Duvivier vive um personagem com dupla personalidade. Quando está em São Paulo é Eduardo, rico executivo que trabalha na empresa do pai. É um tipo sorumbático, característica realçada quando está ao lado da noiva, a patricinha espalhafatosa Viviane (Dani Calabresa). Quando viaja ao Rio, Eduardo se transforma no despachado e fanfarrão Duca, que encontra na desencanada Bárbara (Clarice) sua verdadeira paixão.
Desculpe o transtorno busca sua graça na ponte aérea entre as cidades e na alternância dos humores entre Eduardo e Duca, o que exige de Duvivier demasiado empenho físico e torna sua performance um tanto irregular. Clarice se sai bem melhor na composição de sua personagem solar – Bárbara ganha a vida fazendo propaganda sob a fantasia de coelho de cor de rosa, representação icônica para um, digamos, "filme fofo".

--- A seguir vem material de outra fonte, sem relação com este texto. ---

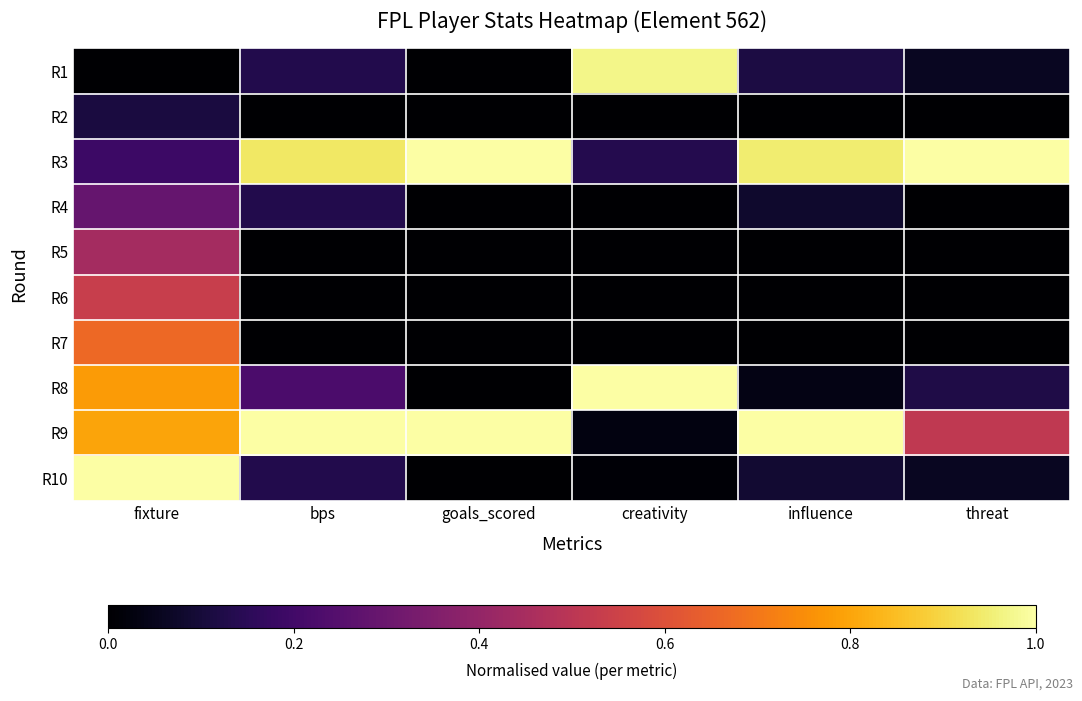

Reading left to right, list all the values displayed in this chart.

R1: fixture=0.0	bps=0.1	goals_scored=0.0	creativity=1.0	influence=0.1	threat=0.1
R2: fixture=0.1	bps=0.0	goals_scored=0.0	creativity=0.0	influence=0.0	threat=0.0
R3: fixture=0.2	bps=0.9	goals_scored=1.0	creativity=0.1	influence=0.9	threat=1.0
R4: fixture=0.3	bps=0.1	goals_scored=0.0	creativity=0.0	influence=0.1	threat=0.0
R5: fixture=0.4	bps=0.0	goals_scored=0.0	creativity=0.0	influence=0.0	threat=0.0
R6: fixture=0.5	bps=0.0	goals_scored=0.0	creativity=0.0	influence=0.0	threat=0.0
R7: fixture=0.7	bps=0.0	goals_scored=0.0	creativity=0.0	influence=0.0	threat=0.0
R8: fixture=0.8	bps=0.2	goals_scored=0.0	creativity=1.0	influence=0.0	threat=0.1
R9: fixture=0.8	bps=1.0	goals_scored=1.0	creativity=0.0	influence=1.0	threat=0.5
R10: fixture=1.0	bps=0.1	goals_scored=0.0	creativity=0.0	influence=0.1	threat=0.1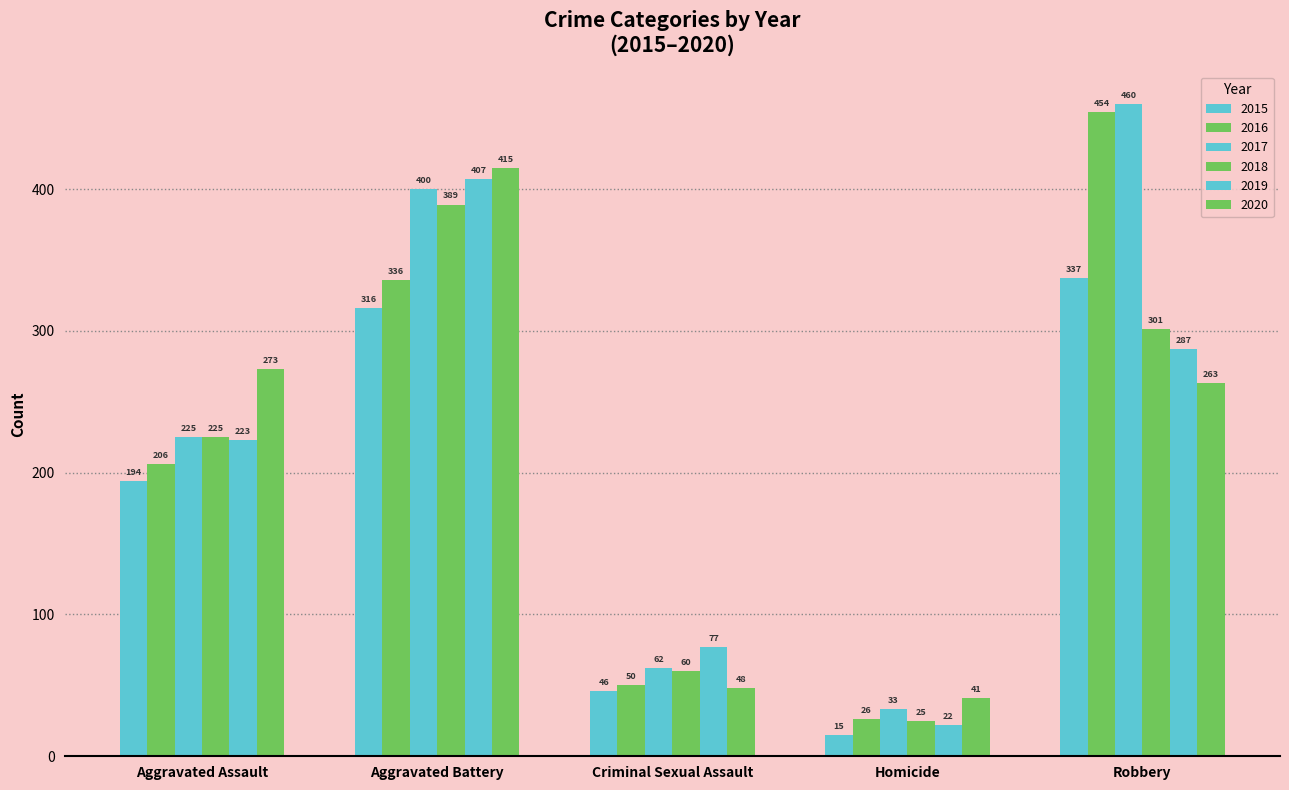

How many data points in 2017 are less than 225?

2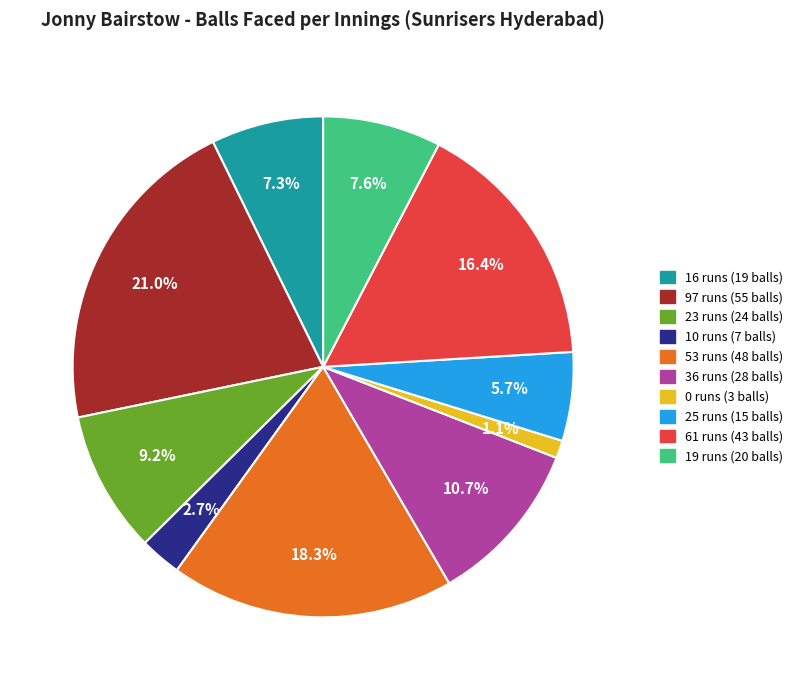

Is there a majority slice in this chart?

No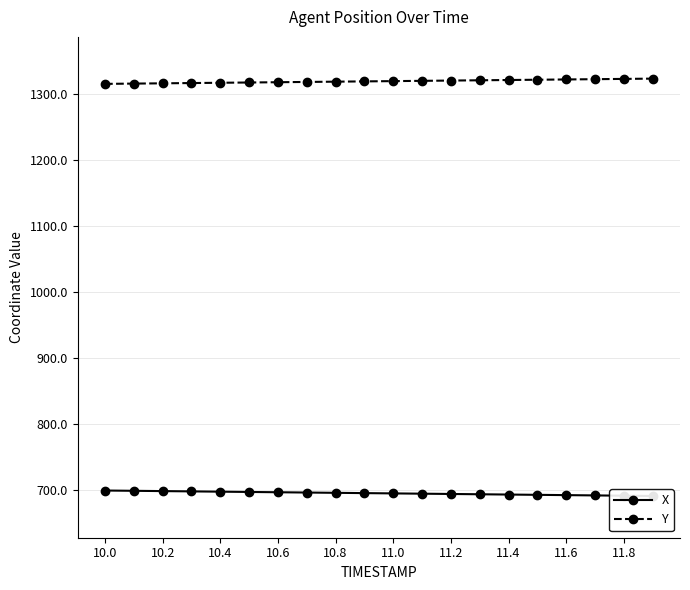

What is the difference between the maximum and second lowest values in the X series?

7.8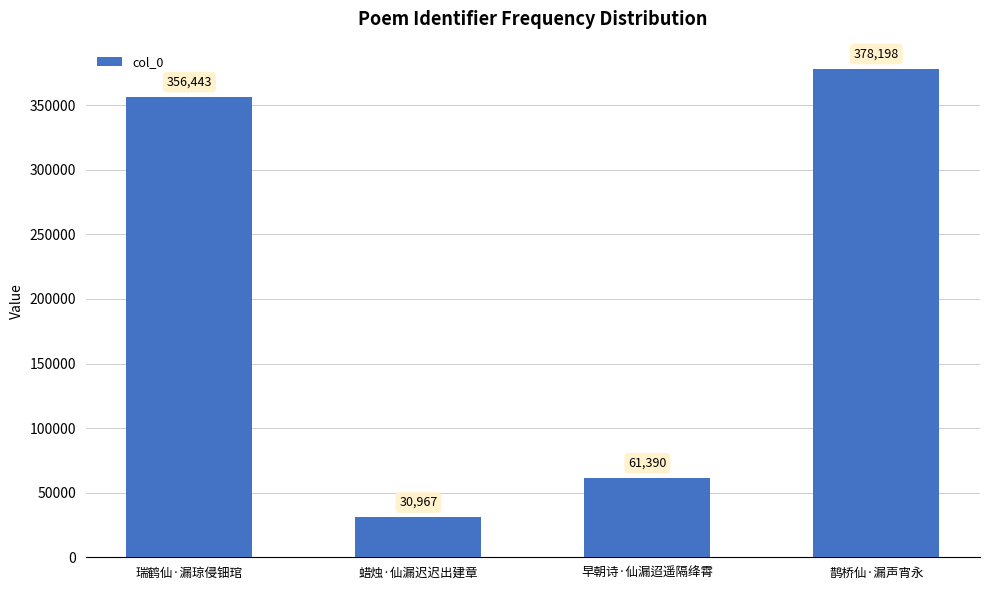

Rank the categories by value from lowest to highest.

蜡烛·仙漏迟迟出建章, 早朝诗·仙漏迢遥隔绛霄, 瑞鹤仙·漏琼侵钿琯, 鹊桥仙·漏声宵永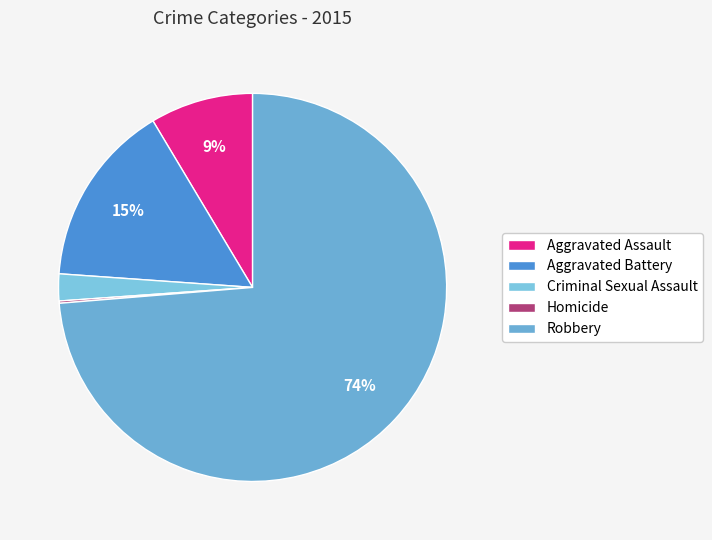

What percentage is NOT represented by Criminal Sexual Assault?

97.8%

Sob sua aparência de comédia romântica meio maluquinha, Desculpe o transtorno é, na verdade, um produto conservador, das piadas manjadas com os estereótipos de paulistas e cariocas à galeria de coadjuvantes que não avançam além das caricaturas - algumas intervenções com atores do Porta dos Fundos parecem repetir esquetes do grupo.
Esse é um gênero de cinema cujo melhor modelo, insuperável na construção de suas narrativas e personagens arquetípicos, não está no século 21, mas no começo do século 20, consagrado por diretores como Frank Capra, em Aconteceu naquela noite (1934), e Howard Hawks, em Levada da breca (1938). Filmes modernos e inteligentes ontem e hoje.